Ella rio. Rió y bailó. Y se sorprendió al notar lo ligero que se sentía el corazón.

A partir de entonces, se vieron cada día. A veces, la rubia—Olga—se unía a ellos, pero se aburría claramente: los temas de conversación le resultaban ajenos, y las bromas, “demasiado intelectuales”.

**Celos, la señal del final**
Un día, Nina escuchó una discusión en la habitación de Arturo. Una voz femenina gritaba histérica:

—¡Siempre estás con esa vieja doctora! ¡Aquí ya no tengo nada que hacer!

Nina sonrió con ironía. “Vieja”. Qué curioso, viniendo de alguien a quien le faltaba tanto elegancia como inteligencia.

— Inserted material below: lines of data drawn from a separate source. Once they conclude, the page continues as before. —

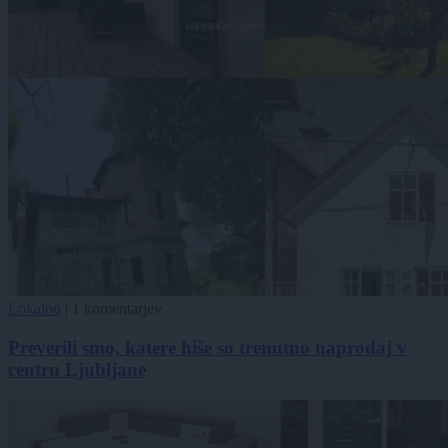
Lokalno
|
1 komentarjev
Preverili smo, katere hiše so trenutno naprodaj v
centru Ljubljane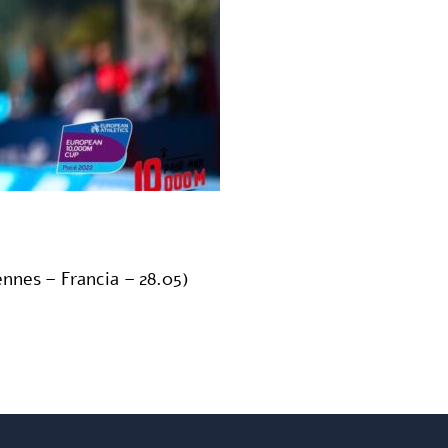
es – Francia – 28.05)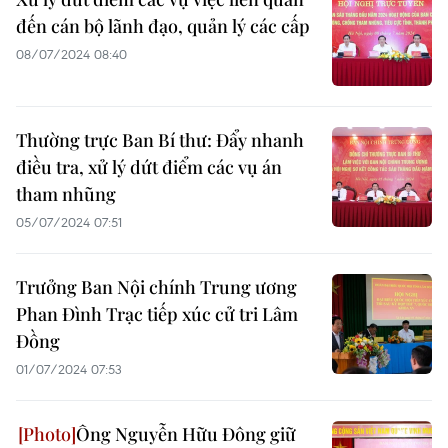
đến cán bộ lãnh đạo, quản lý các cấp
08/07/2024 08:40
Thường trực Ban Bí thư: Đẩy nhanh
điều tra, xử lý dứt điểm các vụ án
tham nhũng
05/07/2024 07:51
Trưởng Ban Nội chính Trung ương
Phan Đình Trạc tiếp xúc cử tri Lâm
Đồng
01/07/2024 07:53
Ông Nguyễn Hữu Đông giữ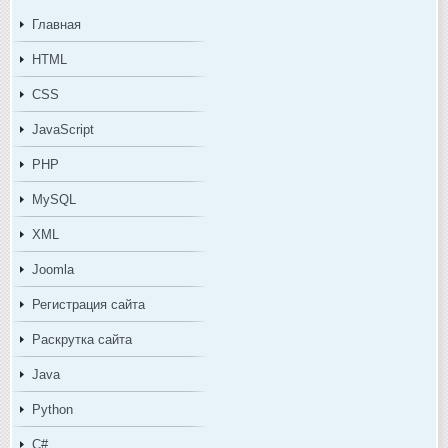
Главная
HTML
CSS
JavaScript
PHP
MySQL
XML
Joomla
Регистрация сайта
Раскрутка сайта
Java
Python
C#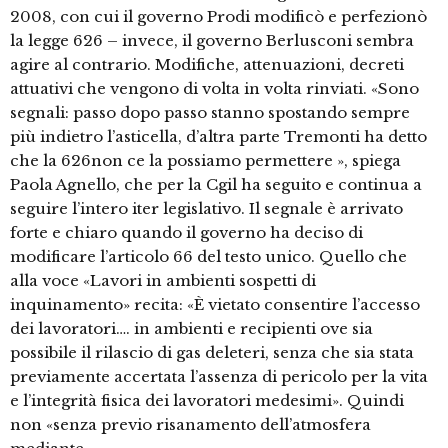
2008, con cui il governo Prodi modificò e perfezionò
la legge 626 – invece, il governo Berlusconi sembra
agire al contrario. Modifiche, attenuazioni, decreti
attuativi che vengono di volta in volta rinviati. «Sono
segnali: passo dopo passo stanno spostando sempre
più indietro l’asticella, d’altra parte Tremonti ha detto
che la 626non ce la possiamo permettere », spiega
Paola Agnello, che per la Cgil ha seguito e continua a
seguire l’intero iter legislativo. Il segnale è arrivato
forte e chiaro quando il governo ha deciso di
modificare l’articolo 66 del testo unico. Quello che
alla voce «Lavori in ambienti sospetti di
inquinamento» recita: «È vietato consentire l’accesso
dei lavoratori…. in ambienti e recipienti ove sia
possibile il rilascio di gas deleteri, senza che sia stata
previamente accertata l’assenza di pericolo per la vita
e l’integrità fisica dei lavoratori medesimi». Quindi
non «senza previo risanamento dell’atmosfera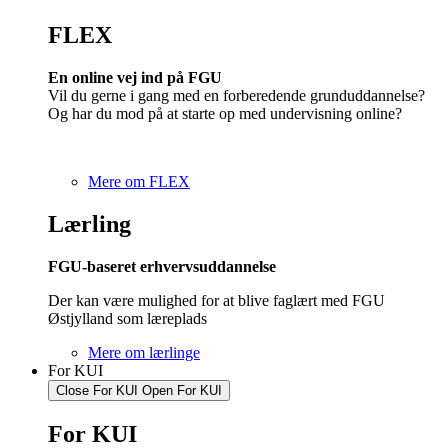
FLEX
En online vej ind på FGU
Vil du gerne i gang med en forberedende grunduddannelse?
Og har du mod på at starte op med undervisning online?
Mere om FLEX
Lærling
FGU-baseret erhvervsuddannelse
Der kan være mulighed for at blive faglært med FGU
Østjylland som læreplads
Mere om lærlinge
For KUI
Close For KUI
Open For KUI
For KUI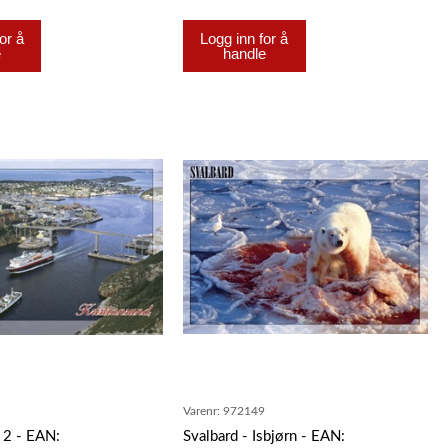
or å
Logg inn for å
e
handle
9
Varenr:
972149
 2 - EAN:
Svalbard - Isbjørn - EAN: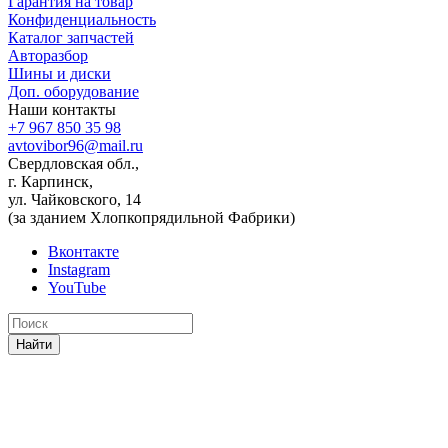
Гарантия на товар
Конфиденциальность
Каталог запчастей
Авторазбор
Шины и диски
Доп. оборудование
Наши контакты
+7 967 850 35 98
avtovibor96@mail.ru
Свердловская обл.,
г. Карпинск,
ул. Чайковского, 14
(за зданием Хлопкопрядильной Фабрики)
Вконтакте
Instagram
YouTube
Найти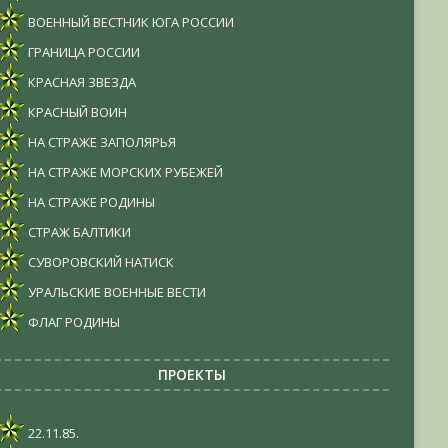
ВОЕННЫЙ ВЕСТНИК ЮГА РОССИИ
ГРАНИЦА РОССИИ
КРАСНАЯ ЗВЕЗДА
КРАСНЫЙ ВОИН
НА СТРАЖЕ ЗАПОЛЯРЬЯ
НА СТРАЖЕ МОРСКИХ РУБЕЖЕЙ
НА СТРАЖЕ РОДИНЫ
СТРАЖ БАЛТИКИ
СУВОРОВСКИЙ НАТИСК
УРАЛЬСКИЕ ВОЕННЫЕ ВЕСТИ
ФЛАГ РОДИНЫ
ПРОЕКТЫ
22.11.85.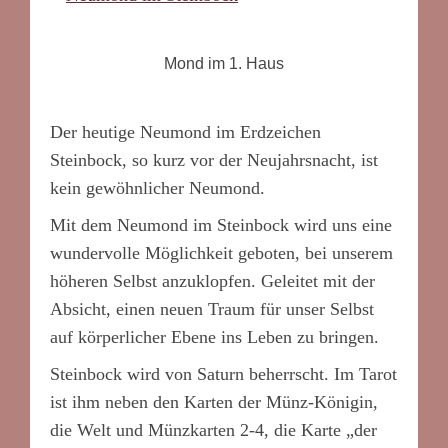
Mond im 1. Haus
Der heutige Neumond im Erdzeichen
Steinbock, so kurz vor der Neujahrsnacht, ist
kein gewöhnlicher Neumond.
Mit dem Neumond im Steinbock wird uns eine
wundervolle Möglichkeit geboten, bei unserem
höheren Selbst anzuklopfen. Geleitet mit der
Absicht, einen neuen Traum für unser Selbst
auf körperlicher Ebene ins Leben zu bringen.
Steinbock wird von Saturn beherrscht. Im Tarot
ist ihm neben den Karten der Münz-Königin,
die Welt und Münzkarten 2-4, die Karte „der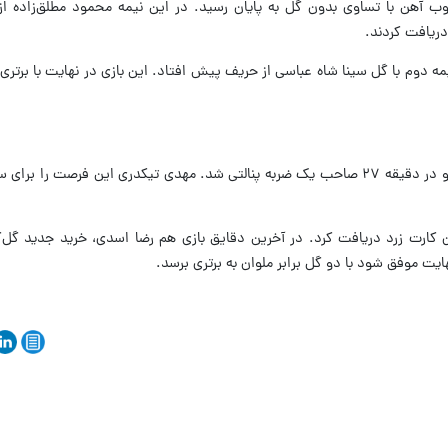
 آهن با تساوی بدون گل به پایان رسید. در این نیمه محمود مطلق‌زاده ا
دریافت کردند.
یمه دوم با گل سینا شاه عباسی از حریف پیش افتاد. این بازی در نهایت با برتری
در این دیدار گل گهر بازی را خوب شروع کرد و در دقیقه ۲۷ صاحب یک ضربه پنالتی شد. مهدی تیکدری این فرصت 
ان کارت زرد دریافت کرد. در آخرین دقایق بازی هم رضا اسدی، خرید جدید گل‌
ایت موفق شود با دو گل برابر ملوان به برتری برسد.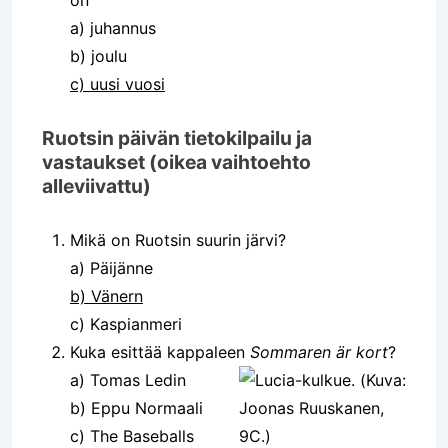
on
a) juhannus
b) joulu
c) uusi vuosi
Ruotsin päivän tietokilpailu ja
vastaukset (oikea vaihtoehto
alleviivattu)
Mikä on Ruotsin suurin järvi?
a) Päijänne
b) Vänern
c) Kaspianmeri
Kuka esittää kappaleen
Sommaren är kort
?
a) Tomas Ledin
b) Eppu Normaali
c) The Baseballs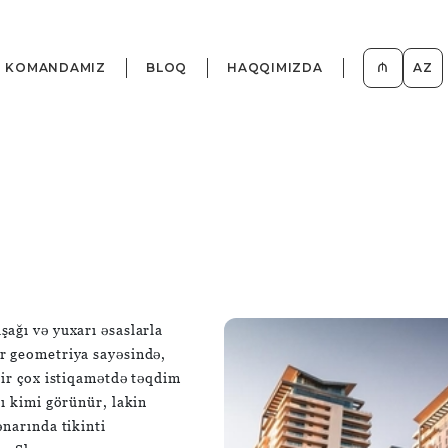
KOMANDAMIZ
BLOQ
HAQQIMIZDA
₼
AZ
ağı və yuxarı əsaslarla
r geometriya sayəsində,
bir çox istiqamətdə təqdim
ı kimi görünür, lakin
narında tikinti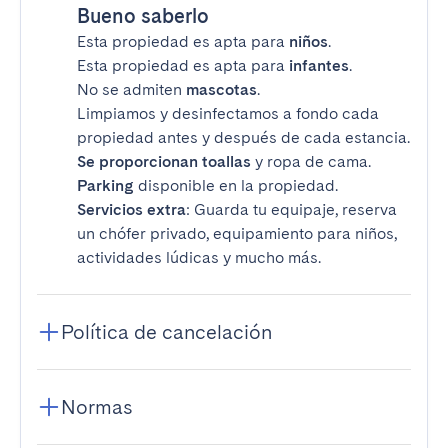
Bueno saberlo
Esta propiedad es apta para
niños
.
Esta propiedad es apta para
infantes
.
No se admiten
mascotas
.
Limpiamos y desinfectamos a fondo cada
propiedad antes y después de cada estancia.
Se proporcionan toallas
y ropa de cama.
Parking
disponible en la propiedad.
Servicios extra
: Guarda tu equipaje, reserva
un chófer privado, equipamiento para niños,
actividades lúdicas y mucho más.
Política de cancelación
Normas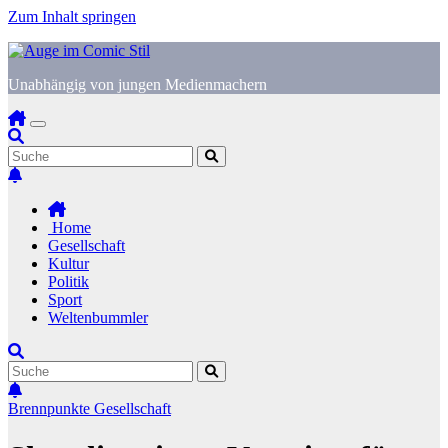
Zum Inhalt springen
Unabhängig von jungen Medienmachern
Home
Gesellschaft
Kultur
Politik
Sport
Weltenbummler
Brennpunkte
Gesellschaft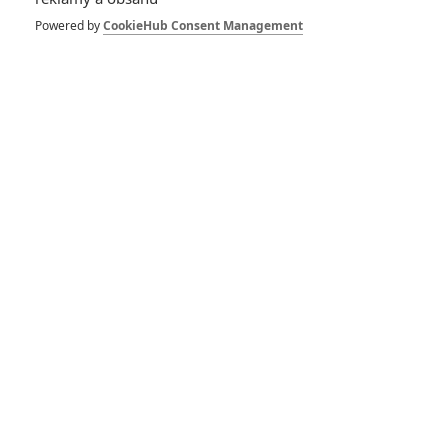
Box Office: Garfield
definitivně porazil
Powered by
CookieHub Consent Management
Furiosu
3
Anarvin
| 02.06.2024 23:08
Box Office: Furiosa v
pokladnách stačí
sotva na Garfielda
2
Anarvin
| 27.05.2024 07:18
Box Office: Nejvíc v
kinech táhne Ryan
Reynolds
0
Anarvin
| 20.05.2024 06:13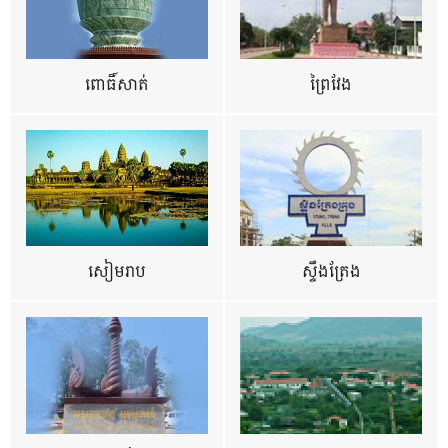
ពោធិ៍សាត់
ព្រៃវែង
សៀមរាប
ស្ទឹងត្រែង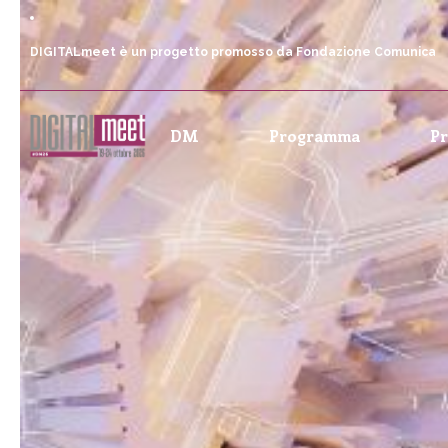
DIGITALmeet è un progetto promosso da Fondazione Comunica
DM
Programma
P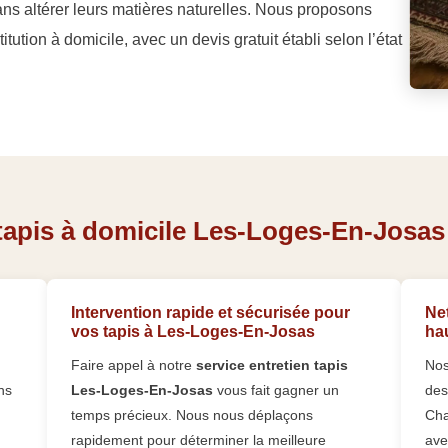
ans altérer leurs matières naturelles. Nous proposons
tution à domicile, avec un devis gratuit établi selon l’état
tapis à domicile Les-Loges-En-Josas 
Intervention rapide et sécurisée pour
Net
vos tapis à Les-Loges-En-Josas
ha
Faire appel à notre
service entretien tapis
Nos
ns
Les-Loges-En-Josas
vous fait gagner un
des
temps précieux. Nous nous déplaçons
Cha
rapidement pour déterminer la meilleure
ave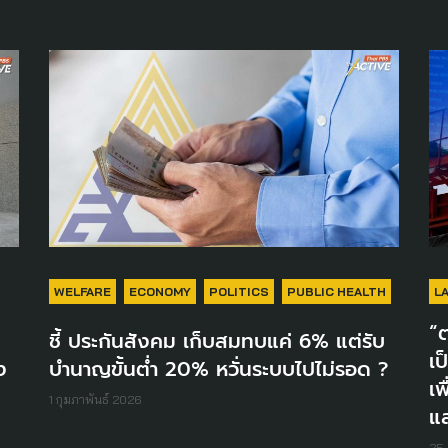
WELFARE
ECONOMY
POLITICS
PUBLIC HEALTH
L
“ต
ชี้ ประกันสังคม เก็บสมทบแค่ 6% แต่รับ
เป
ง
บำนาญขั้นต่ำ 20% หวั่นระบบไปไม่รอด​ ?
เพ
1 กุมภาพันธ์ 2026
แ
25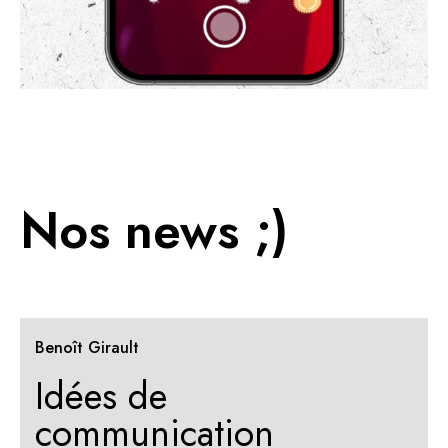
Nos news ;)
Benoît Girault
Idées de
communication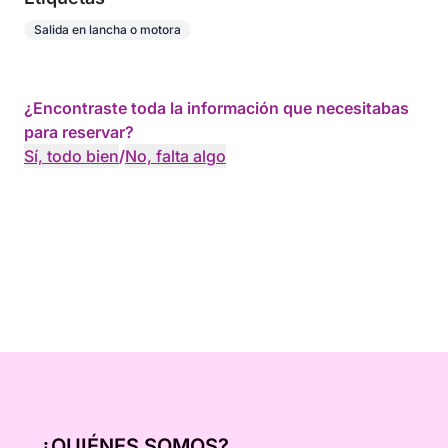
Salida en lancha o motora
¿Encontraste toda la información que necesitabas
para reservar?
Sí, todo bien
/
No, falta algo
¿QUIÉNES SOMOS?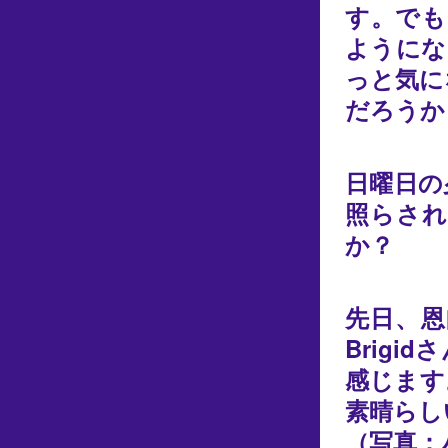
す。でも
ようにな
っと気に
だろうか
日曜日の
照らされ
か？
先日、恩
Brig
感じます
素晴らし
（写真：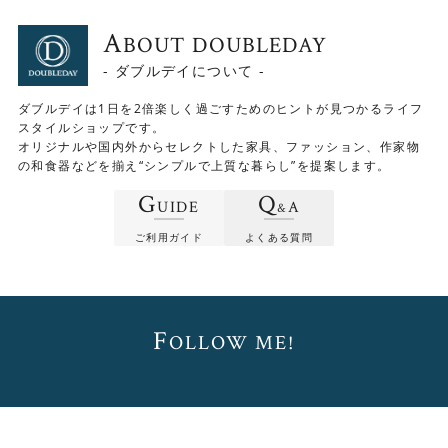
A
BOUT DOUBLEDAY
- ダブルデイについて -
ダブルデイは1日を2倍楽しく過ごすためのヒントが見つかるライフ
スタイルショップです。
オリジナルや国内外からセレクトした家具、ファッション、作家物
の和食器などを揃え“シンプルで上質な暮らし”を提案します。
G
Q
UIDE
A
&
ご利用ガイド
よくある質問
F
OLLOW ME!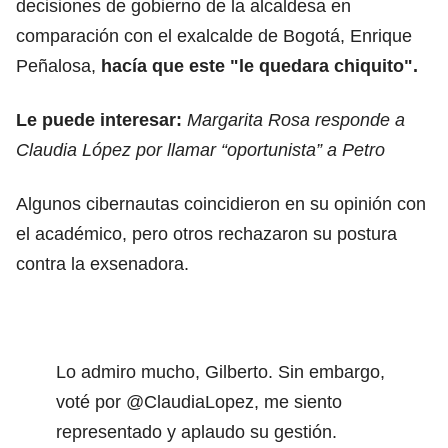
decisiones de gobierno de la alcaldesa en
comparación con el exalcalde de Bogotá, Enrique
Peñalosa,
hacía que este "le quedara chiquito".
Le puede interesar:
Margarita Rosa responde a
Claudia López por llamar “oportunista” a Petro
Algunos cibernautas coincidieron en su opinión con
el académico, pero otros rechazaron su postura
contra la exsenadora.
Lo admiro mucho, Gilberto. Sin embargo,
voté por
@ClaudiaLopez
, me siento
representado y aplaudo su gestión.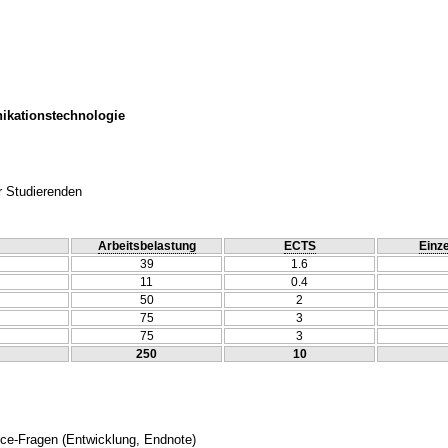
ikationstechnologie
r Studierenden
Arbeitsbelastung
ECTS
Einze
39
1.6
11
0.4
50
2
75
3
75
3
250
10
ice-Fragen
(Entwicklung, Endnote)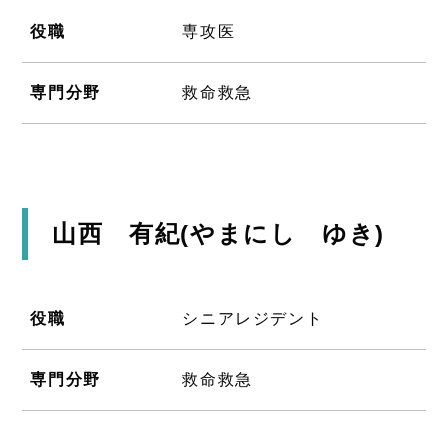
役職
専攻医
専門分野
救命救急
山西 有紀(やまにし ゆき)
役職
シニアレジデント
専門分野
救命救急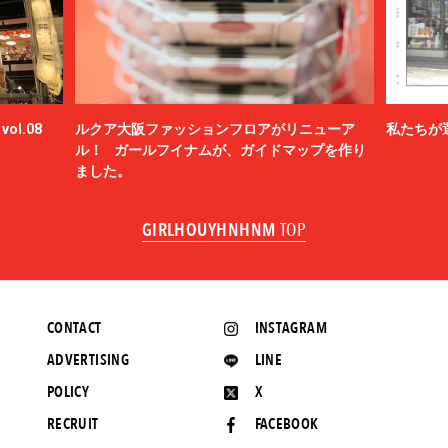
ol.08
ルクア大阪ファッションフロアがリニューア
私たちが
ル！ ガールフイナムが、ガイドマップを作り
ました。
GIRLHOUYHNHNM
TOP
CONTACT
INSTAGRAM
ADVERTISING
LINE
POLICY
X
RECRUIT
FACEBOOK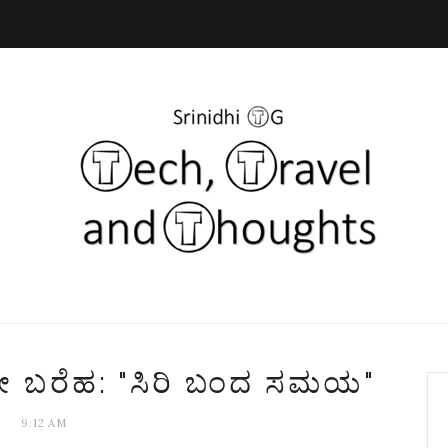
ನೇ ಬರೆಹ: "ಸಿರಿ ಬಂದ ಸಮಯ"
9:12 AM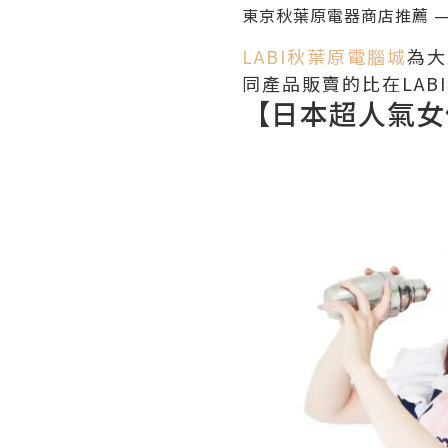
東京
秋葉原電器商店推薦 —
LABI秋葉原電腦城
為大
同產品販賣的比在LA
【日本超人氣女僕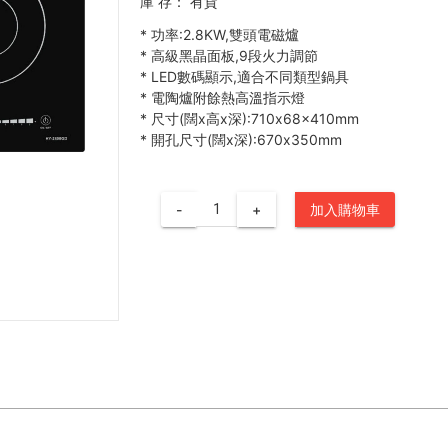
庫 存：
有貨
*
功率:2.8KW,雙頭電磁爐
*
高級黑晶面板,9段火力調節
*
LED數碼顯示,適合不同類型鍋具
*
電陶爐附餘熱高溫指示燈
*
尺寸(闊x高x深):710x68x410mm
*
開孔尺寸(闊x深):670x350mm
-
+
加入購物車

A la mañana siguiente, Olga se marchó. Arturo, por fin, respiró aliviado.

Pero Nina aún no entendía: ¿qué buscaba él en ella? ¿Amistad? ¿Gratitud? ¿O simplemente un médico a mano por si acaso?

Sin embargo, en ningún momento había hablado de salud. Ni le había pedido consejo.

**Día familiar, día de confesiones**
El domingo, los hijos de Nina la visitaron. Su hijo con su esposa, su hija con los nietos. Hicieron un picnic fuera del balneario. Arturo los observaba desde lejos.

Ella lo invitó a unirse. Lo presentó como un vecino. Arturo encajó con naturalidad: ayudó con la barbacoa, rio, escuchó.

Por la noche, cuando todos se fueron, se encontraron a la entrada.

—Parece triste. ¿Todo bien?

—Es que se han ido los niños. Duele un poco cada vez.

—Tiene una familia maravillosa, Nina. Le tengo envidia, de la buena. Mi hijo y yo… no tenemos esa relación. Su madre murió cuando él tenía diez años, en un accidente. Yo sobreviví. Él se crió con mis padres. Yo intenté olvidar: primero la fiesta, luego el trabajo. No quise volver a casarme. ¿Para qué? Después, aparecieron mujeres como Olga…

—Lo entiendo.

—Desde el primer día que la vi, pensé: si mi esposa hubiera vivido, habría sido como usted.

—No sé… Ya no creo en los hombres. He pasado por demasiado.

—Y aún así… ¿No podríamos evitar morir solos?

Hablarón hasta el amanecer. Dos almas maduras, sabias, marcadas por la vida, encontraron en el otro lo que creían perdido.

Y cuando llegó la hora de irse, hicieron las maletas juntos. Porque sabían que aquello no era solo un encuentro. Era un comienzo. El comienzo de algo que, pensaban, ya no existía.